The Golden Goose

En una cueva de cristal que resonaba con melodías perdidas vivían tres hermanos: Klaus, el fuerte primogénito; Erich, el inteligente hijo del medio; y Hans, el sencillo benjamín. Klaus deseaba oro; Erich buscaba fama; pero Hans solo anhelaba que la risa y la amabilidad llenaran la silenciosa caverna. Una antigua profecía predijo que solo uno de corazón puro podría desbloquear el Ganso de Oro y romper el hechizo lúgubre de la cueva, trayendo luz y alegría de vuelta a los resonantes salones de cristal.

Un día, su madre les encargó: "Lleven este pastel al abuelo", dijo, entregándole a Klaus un gran pan. "No ha hablado en años". Klaus se burló, mirando el denso bosque más allá de la entrada de la cueva. "¿Por qué perder el tiempo con un viejo gruñón? El oro espera a quienes son lo suficientemente audaces para tomarlo". Desapareció entre los árboles.

Más adentro en el bosque, un anciano encorvado suplicó: "Por favor, ¿un bocado?
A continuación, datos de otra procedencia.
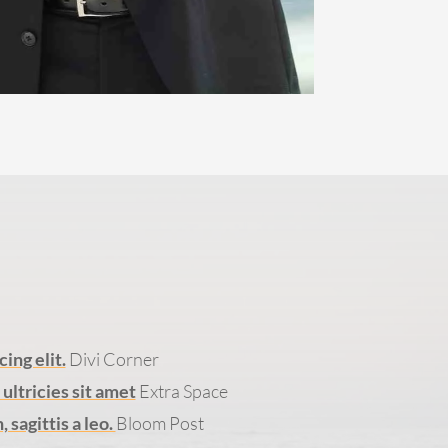
ing elit.
Divi Corner
ltricies sit amet
Extra Space
sagittis a leo.
Bloom Post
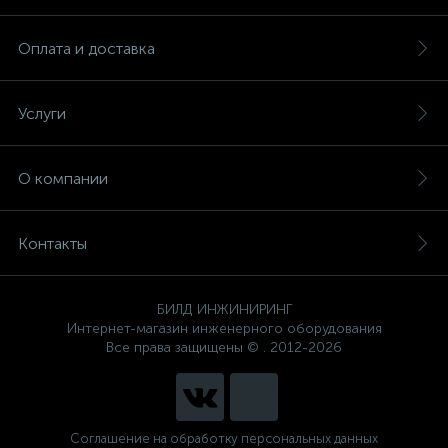
Оплата и доставка
Услуги
О компании
Контакты
БИЛД ИНЖИНИРИНГ
Интернет-магазин инженерного оборудования
Все права защищены © . 2012-2026
Соглашение на обработку персональных данных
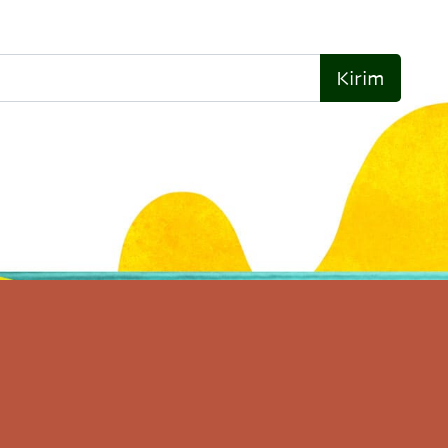
Kirim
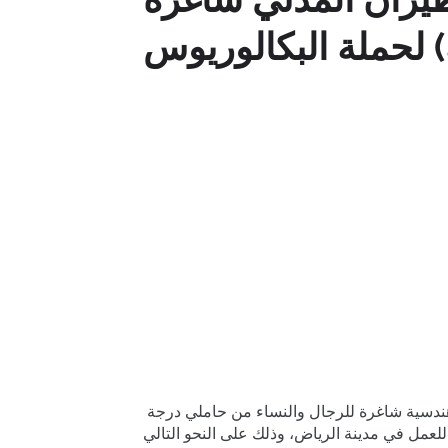
تعلن الهيئة العامة للطيران المدني عن توفر وظائف إدارية وهندسية شاغرة للرجال والنساء من حاملي درجة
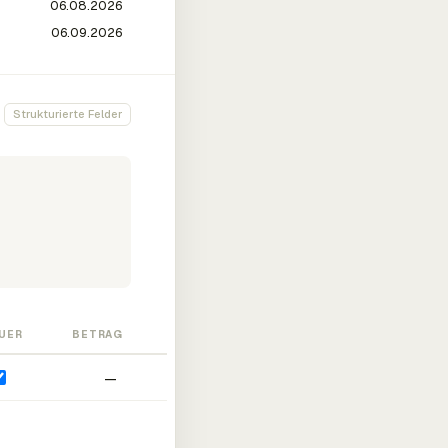
Strukturierte Felder
UER
BETRAG
—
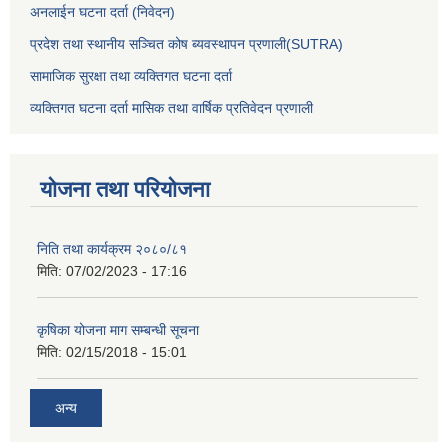
अनलाईन घटना दर्ता (निवेदन)
प्रदेश तथा स्थानीय सञ्चित कोष ब्यवस्थापन प्रणाली(SUTRA)
सामाजिक सुरक्षा तथा व्यक्तिगत घटना दर्ता
व्यक्तिगत घटना दर्ता मासिक तथा वार्षिक प्रतिवेदन प्रणाली
योजना तथा परियोजना
निति तथा कार्यक्रम २०८०/८१
मिति:
07/02/2023 - 17:16
कृषिका योजना माग सम्बन्धी सूचना
मिति:
02/15/2018 - 15:01
अन्य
No he comido en días". Klaus se burló: "¡Consigue tu propio pastel, mendigo!". Una ráfaga de viento azotó los árboles, trayendo el aroma a oro. Más tarde, Erich tomó su turno, armado con su ingenio y su flauta, esperando ganarse el favor del abuelo. "Fama", murmuró, "eso es todo lo que anhelo".

Erich marchaba por el sendero del bosque, con su flauta en alto. Justo entonces, se encontró con el mismo viejo mendigo. "¿Una canción y un bocado, joven amo?", graznó el mendigo, extendiendo una mano marchita. Erich frunció el ceño. "El tiempo es oro, viejo tonto. No tengo un momento que perder en tu lamentable melodía, no cuando el abuelo espera".

Finalmente, Hans se fue, llevando una simple hogaza de pan. Tarareaba una alegre melodía, sin importarle el oro ni la fama. El anciano se sentó junto al camino, más débil que antes. "Por favor, amable señor", dijo con voz áspera. "Estoy hambriento". Hans sonrió, ofreciéndole el pan. "¡Claro que sí, amigo! Compartir es la mejor parte de cualquier comida, eso es lo que mamá siempre decía".

El anciano comió con gusto y luego se rio entre dientes. "Tienes un buen corazón, Hans", dijo, con la voz de repente fuerte. "Toma este ganso. Está hecho de oro puro. ¡Cualquiera que lo toque se quedará pegado!" Hans, con los ojos muy abiertos, aceptó el ave brillante. Continuó por el camino.

Mientras Hans caminaba, un codicioso tabernero extendió la mano para tocar el ganso. "¡Qué pájaro tan hermoso!", exclamó, quedando instantáneamente pegado. Pronto, el cocinero del tabernero, su hija e incluso el sacerdote local estaban todos unidos entre sí en una larga y cómica cadena. Hans, desconcertado, no pudo separarlos. "Ay, Dios mío", suspiró, "Esto es bastante incómodo, ¿no?".

Finalmente llegaron a la cámara del abuelo, con la larga cadena arrastrándose detrás de Hans. El abuelo, sentado en silencio, los observó acercarse. De repente, estalló en carcajadas. "¡Oh, qué espectáculo!" Las lágrimas corrían por su rostro. En ese momento, la cueva de cristal brilló y la luz inundó la caverna.

El ganso de oro desapareció, y la gente se desprendió, desconcertada pero libre. "La risa", declaró el abuelo, con voz retumbante, "es el oro más verdadero de todos. Como dijo Mark Twain: 'La raza humana solo tiene un arma realmente efectiva, y esa es la risa'. Puede romper la maldición más dura". Hans sonrió, la comprensión amaneciendo en sus ojos. Las melodías de la cueva se hicieron más fuertes y brillantes.

Desde aquel día, la cueva de cristal resonó con risas y amabilidad. Klaus aprendió que el oro no podía comprar la felicidad, y Erich descubrió que la verdadera fama residía en difundir alegría, no en buscar la gloria personal. Hans, que solo buscaba la amabilidad, había desvelado el tesoro que todos deseaban. El tesoro de la luz, el amor y la comunidad.